Models to compute Global Horizontal Irradiance (GHI) and Direct Normal Irradiance (DNI) have been in development over the last 3 decades. These models can be classified as empirical or physical based on the approach. Empirical model relate ground based observations with satellite measurements and use these relations to compute surface radiation. Physical models consider the radiation received at the satellite and create retrievals to estimate surface radiation. While empirical methods have been traditionally used for computing surface radiation for the solar energy industry the advent of faster computing has made operational physical models viable.
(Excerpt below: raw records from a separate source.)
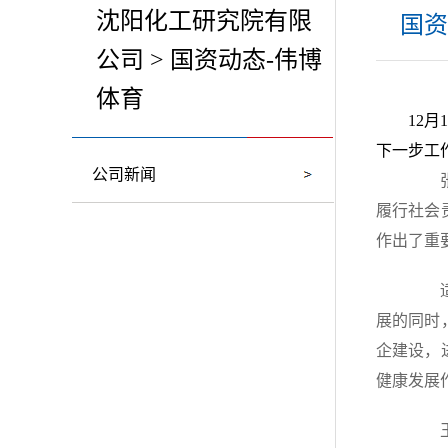
沈阳化工研究院有限
国资
公司 > 国资动态-伟博
体育
12
下一步工
公司新闻
张毅
履行社会
作出了重
适应
展的同时
企建设，
健康发展
王文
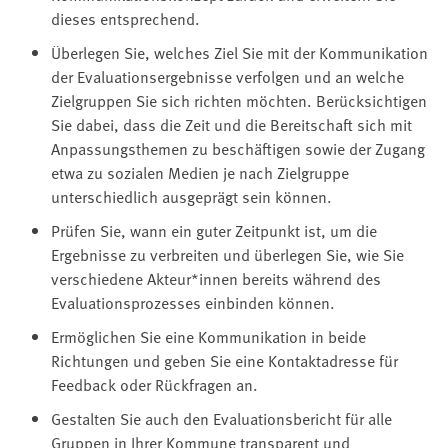
dieses entsprechend.
Überlegen Sie, welches Ziel Sie mit der Kommunikation
der Evaluationsergebnisse verfolgen und an welche
Zielgruppen Sie sich richten möchten. Berücksichtigen
Sie dabei, dass die Zeit und die Bereitschaft sich mit
Anpassungsthemen zu beschäftigen sowie der Zugang
etwa zu sozialen Medien je nach Zielgruppe
unterschiedlich ausgeprägt sein können.
Prüfen Sie, wann ein guter Zeitpunkt ist, um die
Ergebnisse zu verbreiten und überlegen Sie, wie Sie
verschiedene Akteur*innen bereits während des
Evaluationsprozesses einbinden können.
Ermöglichen Sie eine Kommunikation in beide
Richtungen und geben Sie eine Kontaktadresse für
Feedback oder Rückfragen an.
Gestalten Sie auch den Evaluationsbericht für alle
Gruppen in Ihrer Kommune transparent und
The The Global Solar Insolation Project (GSIP) is an operational physical model from NOAA that computes GHI using the visible and infrared channel measurements from the GOES satellites. GSIP uses a two-stage scheme that first retrieves cloud properties and uses those properties in the Satellite Algorithm for Surface Radiation Budget (SASRAB) model to calculate surface radiation at approximately 12 km. NREL, University of Wisconsin and NOAA have recently collaborated to adapt GSIP to create a 4 km GHI and DNI product every 30 minutes. The product initially generated the cloud properties from the AVHRR Pathfinder Atmospheres-Extended (PATMOS-x) algorithms while the global horizontal radiation (GHI) and diffuse horizontal radiation (DHI) were calculated using SASRAB. Comparison with ground sites resulted in the finding that the satellite based surface radiation suffered from a significant low-bias. As SASRAB created this low bias we tested three new radiative transfer algorithms that required aerosol optical depth and precipitable water vapor as inputs. These experiments showed significant improvement in the clear sky radiation. An example of the improvement in the clear sky radiation is shown in Figure 1 for GHI for the Desert Rock, NV NOAA SURFRAD site. These improvements and NREL's plans to create a new National Solar Radiation Database (NSRDB) will be presented.